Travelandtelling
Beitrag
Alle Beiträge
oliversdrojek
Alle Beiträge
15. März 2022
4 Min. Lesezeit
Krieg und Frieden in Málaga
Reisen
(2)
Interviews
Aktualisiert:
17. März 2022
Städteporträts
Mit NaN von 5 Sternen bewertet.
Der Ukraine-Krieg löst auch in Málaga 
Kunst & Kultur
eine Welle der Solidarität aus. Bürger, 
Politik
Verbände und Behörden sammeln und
········
PROBLEM – Repeat the whole listing, keeping every word exact.

EXERCISE RESPONSE –
Travelandtelling
Beitrag
Alle Beiträge
oliversdrojek
Alle Beiträge
15. März 2022
4 Min. Lesezeit
Krieg und Frieden in Málaga
Reisen
(2)
Interviews
Aktualisiert:
17. März 2022
Städteporträts
Mit NaN von 5 Sternen bewertet.
Der Ukraine-Krieg löst auch in Málaga 
Kunst & Kultur
eine Welle der Solidarität aus. Bürger, 
Politik
Verbände und Behörden sammeln und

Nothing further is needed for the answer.